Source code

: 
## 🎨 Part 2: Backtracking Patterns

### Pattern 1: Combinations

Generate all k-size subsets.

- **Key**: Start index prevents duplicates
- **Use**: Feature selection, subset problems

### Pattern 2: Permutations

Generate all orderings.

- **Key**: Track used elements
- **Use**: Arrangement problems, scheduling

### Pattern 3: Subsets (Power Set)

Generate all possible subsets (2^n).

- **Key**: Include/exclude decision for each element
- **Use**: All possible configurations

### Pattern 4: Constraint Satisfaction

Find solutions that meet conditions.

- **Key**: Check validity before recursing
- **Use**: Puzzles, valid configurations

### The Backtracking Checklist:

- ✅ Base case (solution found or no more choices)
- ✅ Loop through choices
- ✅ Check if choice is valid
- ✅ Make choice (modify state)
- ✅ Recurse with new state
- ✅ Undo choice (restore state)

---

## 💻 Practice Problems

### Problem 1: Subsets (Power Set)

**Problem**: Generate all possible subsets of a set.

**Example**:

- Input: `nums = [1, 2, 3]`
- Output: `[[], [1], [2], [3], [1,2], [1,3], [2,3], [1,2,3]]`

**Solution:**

▸ **WHAT TO WORK ON**: From the line holding "- ✅ Check if choice is valid" to the final line of the data, output each line exactly and nothing more.

▸ **EXPECTED ANSWER**:
- ✅ Check if choice is valid
- ✅ Make choice (modify state)
- ✅ Recurse with new state
- ✅ Undo choice (restore state)

---

## 💻 Practice Problems

### Problem 1: Subsets (Power Set)

**Problem**: Generate all possible subsets of a set.

**Example**:

- Input: `nums = [1, 2, 3]`
- Output: `[[], [1], [2], [3], [1,2], [1,3], [2,3], [1,2,3]]`

**Solution:**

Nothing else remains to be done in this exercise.